**YOUR TASK**
The exercise asks for every line of the data to be reproduced exactly.

== ENTRIES

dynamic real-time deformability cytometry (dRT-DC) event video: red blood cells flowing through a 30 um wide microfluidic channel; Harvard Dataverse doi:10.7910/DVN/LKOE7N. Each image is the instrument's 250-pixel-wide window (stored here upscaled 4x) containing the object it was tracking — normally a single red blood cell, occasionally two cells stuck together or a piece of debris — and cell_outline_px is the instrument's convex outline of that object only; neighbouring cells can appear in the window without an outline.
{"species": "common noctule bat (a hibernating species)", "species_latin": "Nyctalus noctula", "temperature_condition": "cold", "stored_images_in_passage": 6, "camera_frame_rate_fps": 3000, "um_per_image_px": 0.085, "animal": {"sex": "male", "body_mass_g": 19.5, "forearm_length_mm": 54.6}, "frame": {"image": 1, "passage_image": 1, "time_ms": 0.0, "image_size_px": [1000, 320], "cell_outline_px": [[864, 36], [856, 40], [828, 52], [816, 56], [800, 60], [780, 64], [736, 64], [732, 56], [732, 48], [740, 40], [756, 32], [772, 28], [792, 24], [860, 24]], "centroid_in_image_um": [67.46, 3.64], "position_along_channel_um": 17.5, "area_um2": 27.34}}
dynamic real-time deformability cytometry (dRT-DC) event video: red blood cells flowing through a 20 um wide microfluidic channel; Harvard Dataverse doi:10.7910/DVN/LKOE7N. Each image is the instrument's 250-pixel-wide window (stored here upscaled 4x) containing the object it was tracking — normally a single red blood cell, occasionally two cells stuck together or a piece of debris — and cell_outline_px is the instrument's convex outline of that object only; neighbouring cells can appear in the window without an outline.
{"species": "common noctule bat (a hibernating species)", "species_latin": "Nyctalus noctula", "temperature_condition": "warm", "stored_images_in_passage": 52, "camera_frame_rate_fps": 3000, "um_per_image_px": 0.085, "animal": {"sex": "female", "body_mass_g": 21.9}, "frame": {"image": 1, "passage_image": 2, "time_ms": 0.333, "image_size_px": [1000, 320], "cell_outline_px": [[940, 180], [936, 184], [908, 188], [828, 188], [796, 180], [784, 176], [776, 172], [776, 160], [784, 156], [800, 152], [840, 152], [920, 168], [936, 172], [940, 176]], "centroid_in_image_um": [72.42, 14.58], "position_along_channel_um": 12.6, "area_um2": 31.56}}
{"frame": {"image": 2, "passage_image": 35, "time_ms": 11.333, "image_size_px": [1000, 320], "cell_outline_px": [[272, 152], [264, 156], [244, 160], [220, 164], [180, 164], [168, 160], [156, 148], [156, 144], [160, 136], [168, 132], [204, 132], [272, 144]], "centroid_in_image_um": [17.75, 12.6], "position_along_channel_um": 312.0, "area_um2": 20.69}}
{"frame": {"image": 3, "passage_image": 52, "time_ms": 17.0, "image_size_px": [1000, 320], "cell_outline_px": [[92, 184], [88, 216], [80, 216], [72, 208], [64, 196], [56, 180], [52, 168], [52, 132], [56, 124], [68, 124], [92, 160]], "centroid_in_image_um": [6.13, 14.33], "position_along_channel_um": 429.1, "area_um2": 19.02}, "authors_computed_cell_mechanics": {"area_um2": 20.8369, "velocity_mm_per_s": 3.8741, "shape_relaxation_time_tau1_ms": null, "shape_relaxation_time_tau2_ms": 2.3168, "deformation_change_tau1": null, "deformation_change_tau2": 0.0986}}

====

**EXERCISE RESULT**
dynamic real-time deformability cytometry (dRT-DC) event video: red blood cells flowing through a 30 um wide microfluidic channel; Harvard Dataverse doi:10.7910/DVN/LKOE7N. Each image is the instrument's 250-pixel-wide window (stored here upscaled 4x) containing the object it was tracking — normally a single red blood cell, occasionally two cells stuck together or a piece of debris — and cell_outline_px is the instrument's convex outline of that object only; neighbouring cells can appear in the window without an outline.
{"species": "common noctule bat (a hibernating species)", "species_latin": "Nyctalus noctula", "temperature_condition": "cold", "stored_images_in_passage": 6, "camera_frame_rate_fps": 3000, "um_per_image_px": 0.085, "animal": {"sex": "male", "body_mass_g": 19.5, "forearm_length_mm": 54.6}, "frame": {"image": 1, "passage_image": 1, "time_ms": 0.0, "image_size_px": [1000, 320], "cell_outline_px": [[864, 36], [856, 40], [828, 52], [816, 56], [800, 60], [780, 64], [736, 64], [732, 56], [732, 48], [740, 40], [756, 32], [772, 28], [792, 24], [860, 24]], "centroid_in_image_um": [67.46, 3.64], "position_along_channel_um": 17.5, "area_um2": 27.34}}
dynamic real-time deformability cytometry (dRT-DC) event video: red blood cells flowing through a 20 um wide microfluidic channel; Harvard Dataverse doi:10.7910/DVN/LKOE7N. Each image is the instrument's 250-pixel-wide window (stored here upscaled 4x) containing the object it was tracking — normally a single red blood cell, occasionally two cells stuck together or a piece of debris — and cell_outline_px is the instrument's convex outline of that object only; neighbouring cells can appear in the window without an outline.
{"species": "common noctule bat (a hibernating species)", "species_latin": "Nyctalus noctula", "temperature_condition": "warm", "stored_images_in_passage": 52, "camera_frame_rate_fps": 3000, "um_per_image_px": 0.085, "animal": {"sex": "female", "body_mass_g": 21.9}, "frame": {"image": 1, "passage_image": 2, "time_ms": 0.333, "image_size_px": [1000, 320], "cell_outline_px": [[940, 180], [936, 184], [908, 188], [828, 188], [796, 180], [784, 176], [776, 172], [776, 160], [784, 156], [800, 152], [840, 152], [920, 168], [936, 172], [940, 176]], "centroid_in_image_um": [72.42, 14.58], "position_along_channel_um": 12.6, "area_um2": 31.56}}
{"frame": {"image": 2, "passage_image": 35, "time_ms": 11.333, "image_size_px": [1000, 320], "cell_outline_px": [[272, 152], [264, 156], [244, 160], [220, 164], [180, 164], [168, 160], [156, 148], [156, 144], [160, 136], [168, 132], [204, 132], [272, 144]], "centroid_in_image_um": [17.75, 12.6], "position_along_channel_um": 312.0, "area_um2": 20.69}}
{"frame": {"image": 3, "passage_image": 52, "time_ms": 17.0, "image_size_px": [1000, 320], "cell_outline_px": [[92, 184], [88, 216], [80, 216], [72, 208], [64, 196], [56, 180], [52, 168], [52, 132], [56, 124], [68, 124], [92, 160]], "centroid_in_image_um": [6.13, 14.33], "position_along_channel_um": 429.1, "area_um2": 19.02}, "authors_computed_cell_mechanics": {"area_um2": 20.8369, "velocity_mm_per_s": 3.8741, "shape_relaxation_time_tau1_ms": null, "shape_relaxation_time_tau2_ms": 2.3168, "deformation_change_tau1": null, "deformation_change_tau2": 0.0986}}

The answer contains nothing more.